Untungnya, Sutan Sjahrir benar-benar memaksimalkan privilege yang dia miliki saat itu, yaitu memiliki radio yang nggak disegel alias disensor oleh pemerintah penjajah Jepang.
FYI aja nih, pada masa penjajahan Jepang, masyarakat Indonesia hanya mampu menerima siaran radio dari dalam negeri. Itu pun yang sudah disensor secara ketat.
Nah, khusus untuk radio milik Sutan Sjahrir, radio yang dia miliki berjenama Phillips dan dia dapatkan dari Chairil Anwar serta Des Alwi. Asal kamu tahu, Chairil muda adalah keponakan dari Sjahrir dan berjualan barang bekas dengan Des Alwi.
Nah, dari profesi itu, mereka menemukan sebuah radio yang nggak disegel pemerintah sehingga bisa menangkap siaran dari luar negeri. Mereka berdua kemudian berpikir jika radio ini bisa berguna untuk Sjahrir dan akhirnya memberikannya.
Sjahrir menerima radio tersebut dengan senang hati. Tatkala menyalakannya pada 14 Agustus 1945, dia mendapatkan berita yang cukup mengejutkan, yaitu Jepang sudah menyerah kepada Sekutu karena Hiroshima dan Nagasaki dijatuhi bom atom.
Tahu bahwa berita ini cukup penting mengingat saat itu Indonesia ada di bawah pendudukan Jepang, Sjahrir langsung mengungkapkannya ke rekan-rekannya, termasuk yang bergerilya di daerah seperti Semarang, Garut, dan Cirebon.
Sejumlah pemuda seperti Chairul Saleh, Sukarni, dan Wikana kemudian berkumpul membahas informasi penting tersebut di sebuah asrama yang ada di Jalan Menteng 31, Jakarta. Mereka kemudian memutuskan untuk mendesak Sukarno dan Hatta untuk memproklamirkan kemerdekaan di kala Jepang sudah menyerah dan Belanda masih belum menguasai lagi Indonesia.

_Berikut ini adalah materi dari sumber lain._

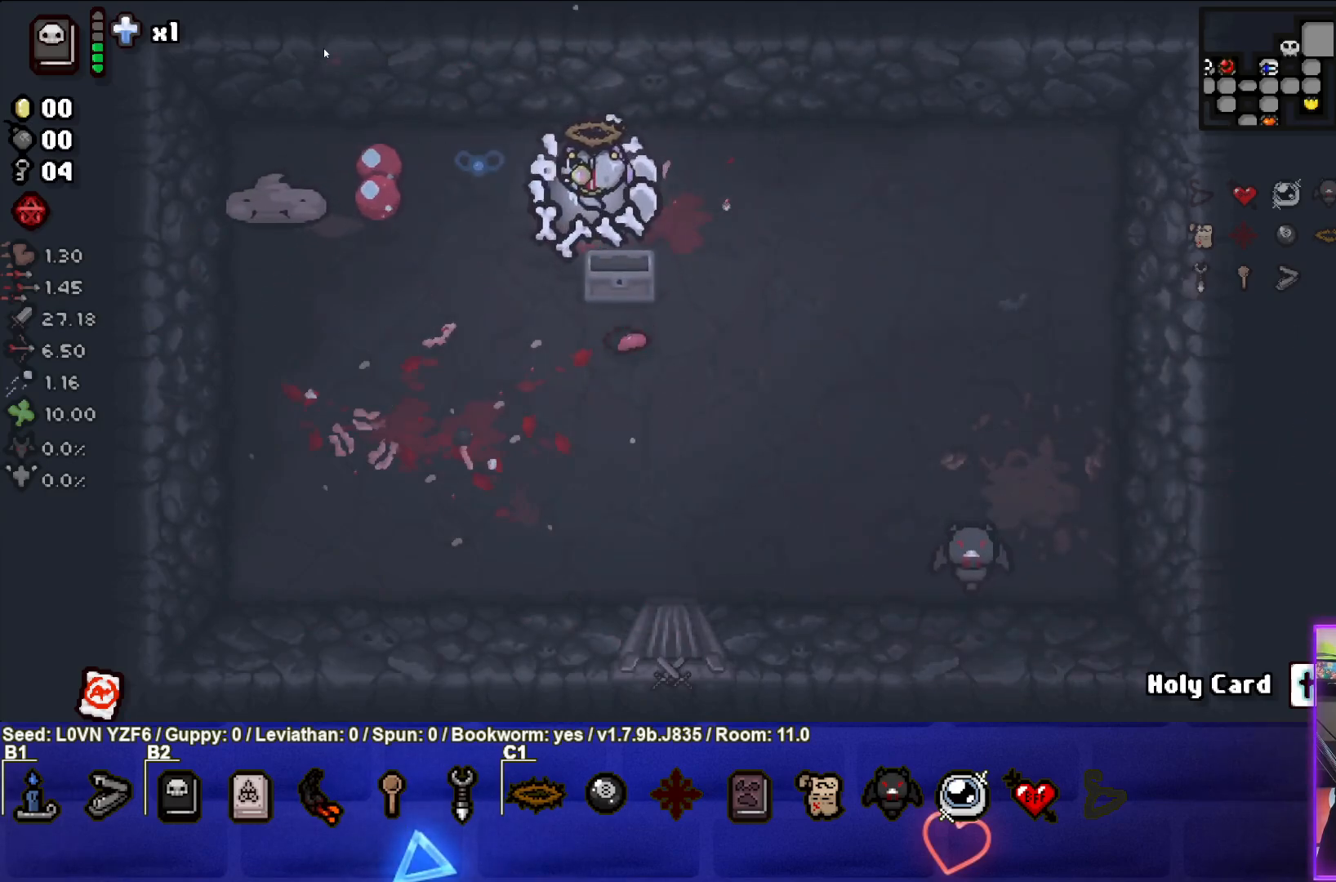
{"buttons": ["SQUARE"], "left_stick": "right", "events": [[50, "left_stick", "center"], [133, "left_stick", "right"]]}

Sayangnya, Sukarno dan Hatta sedang berada di Dalat, Vietnam, untuk menemui perwakilan Kekaisaran Jepang di Asia Tenggara, Jenderal Terauchi. Mereka berdua mendapatkan jaminan dari Terauchi bahwa Jepang akan memberikan kemerdekaan.
Begitu kembali ke Indonesia sehari kemudian, keduanya langsung didesak para pemuda untuk melupakan jaminan tersebut karena nyatanya Jepang sudah menyerah. Mereka meminta keduanya segera memproklamirkan kemerdekaan secara mandiri, tanpa ada sedikit pun pengaruh Jepang.
Sukarno dan Hatta sempat bingung dengan situasi ini. Apalagi, tanggal kemerdekaan yang sudah disiapkan PPKI bentukan Jepang juga nggak lama lagi, yaitu pada 24 September 1945. Mereka juga sudah terlanjur bersepakat dengan jendereal Terauchi.
Para pemuda yang nggak ingin momentum kekosongan kekuasaan ini terlewat begitu saja akhirnya memutuskan untuk “menculik” Sukarno dan Hatta ke Rengasdengklok, Karawang, untuk memberikan penjelasan terkait dengan situasi yang mereka ketahui pada 16 Agustus 1945.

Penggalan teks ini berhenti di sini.